These new tools are photoactivatable fluorescent proteins (PAFPs) and other advanced fluorescent proteins (FPs), several of which have been developed by Vladislav Verkhusha, Ph.D., associate professor of anatomy & structural biology at Einstein, and a member of the Biophotonics Center. PAFPs and FPs allow scientists to noninvasively visualise the structures and processes in living cells at the molecular level. It is now possible, for example, to follow cancer cells as they seek out blood vessels and spread throughout the body or to watch how cells manage intracellular debris, preventing premature aging.
Scientist Live discussed Prof. Verkhusha's research with him as well as its implications.
How long have you been involved in the development of PAFPs and FPs? How did you first come to work on them and why?
I have been involved in the improvement of existing and in the development of new FPs since 2000; and in the development of new PAFPs since 2004. However, I have started to work with FPs in 1997. The first FP I used in my studies was a jellyfish's GFP, which is now well known. We have applied
GFP to study intercellular adhesion and cytoskeleton dynamics in Drosophila flies. In fact, we were the first who have made the transgenic fly lines expressing not simply cytosolic GFP but the chimeric
beta-actin-GFP and D-cadherin-GFP constructs, which were absolutely functional during all stages of fly development. This paper has been published in 1999.
How do you generally approach researching new fluorescent proteins? What are some of obstacles you face during your research?
To develop new FPs we need to understand the formation mechanism of the chromophore, at least qualitatively, which we plan to improve or develop. We also need to investigate will be our future FP or PAFP similar to the existing or it will be unique for some potential application to be solved. Lastly, we need to choose the appropriate original FP, which we will use as a template for our mutagenesis.
The main obstacle is still limited capabilities of the existing high-throughput approaches, which we use to screen the libraries of mutants to find the best FP or PAFP variant.
Please describe your more recent findings and how they add to the current crop of fluorescent proteins? What are their advantages?
(a) The photoactivatable red FP, we named PA-mCherry, is the first PAFP that converts from a dark to the red fluorescent state. The closest analogues are already originally fluorescing in green and then convert to the red. (in other words, for PA-mCherry it is a dark-->red light (photo) induced conversion, but for the available closest analogue proteins that is a green-->red photoconversion). The absence of green fluorescence and single-molecule behavior make PA-mCherry a preferred tag for two-color
diffraction-limited photoactivation imaging and for super-resolution techniques such as one- and two- color photoactivated localization microscopy (PALM).
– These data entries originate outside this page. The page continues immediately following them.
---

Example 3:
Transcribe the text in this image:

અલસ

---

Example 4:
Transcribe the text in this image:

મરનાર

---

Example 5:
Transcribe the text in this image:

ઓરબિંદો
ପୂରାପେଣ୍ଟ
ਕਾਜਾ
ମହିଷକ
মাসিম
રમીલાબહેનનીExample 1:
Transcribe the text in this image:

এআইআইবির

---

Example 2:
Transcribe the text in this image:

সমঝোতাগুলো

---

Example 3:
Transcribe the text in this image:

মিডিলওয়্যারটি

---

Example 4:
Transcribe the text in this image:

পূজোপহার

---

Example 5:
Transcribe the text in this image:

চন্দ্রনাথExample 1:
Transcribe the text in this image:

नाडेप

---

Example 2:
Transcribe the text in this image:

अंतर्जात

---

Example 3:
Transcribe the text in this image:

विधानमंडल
(b) The blue FP, mTagBFP, is currently the brightest monomeric FP in the blue range of the spectrum. It provides the highest signal-to-noise ratio in the imaging. mTagBFP is currently also the best donor for the Forster Resonance Energy Transfer (FRET) cellular applications.
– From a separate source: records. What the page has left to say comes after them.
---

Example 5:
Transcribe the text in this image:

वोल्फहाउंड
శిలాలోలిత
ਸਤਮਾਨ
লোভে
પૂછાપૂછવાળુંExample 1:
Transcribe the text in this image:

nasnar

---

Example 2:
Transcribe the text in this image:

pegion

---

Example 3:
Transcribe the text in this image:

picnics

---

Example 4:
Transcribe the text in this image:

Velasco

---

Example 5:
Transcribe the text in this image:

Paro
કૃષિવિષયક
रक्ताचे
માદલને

(c) The Fluorescent Timers (FTs), which change their fluorescence from blue to red over time, for the first time allow to study long-term (up to tens of hours) trafficking of the newly synthesized different cellular proteins and provide precise timing of various intracellular processes. I have to note that PAFPs can be used to study trafficking and intracellular dynamics too but the tracking time in their case is usually limited to tens minutes or so.
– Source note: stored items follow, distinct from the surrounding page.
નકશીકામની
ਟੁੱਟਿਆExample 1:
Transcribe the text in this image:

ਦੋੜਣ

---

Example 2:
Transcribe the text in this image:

If you were to pick one standout with the most promise, which would you choose and why?
I would pick PA-mCherry because this is the probe, which is necessary for the new revolutionary super-resolution optical technique such as PALM and its derivatives. In five years the fluorescence microscopes allowing the PALM imaging will be widely available, like currently available laser scanning confocal microscopes. Today every optical microscopy lab or facility has the confocal microscope. In five years they all will have the super-resolution microscopes. As we now have the whole pallet of multi-color permanently fluorescent FPs for confocal microscopy, we similarly need multicolor probes for PALM. And PA-mCherry provides the second photoactivatable (i.e., red) color for this future microscopy (the first photoactivatable, green, color is provided by developed several
years ago PA-GFP and PS-CFP proteins).
Finally, what is next for your laboratory?
The next step is to develop the new photoactivatable colors (i.e., the new PAFPs) such as blue, cyan, yellow, orange and far-red for the super-resolution imaging of live cells.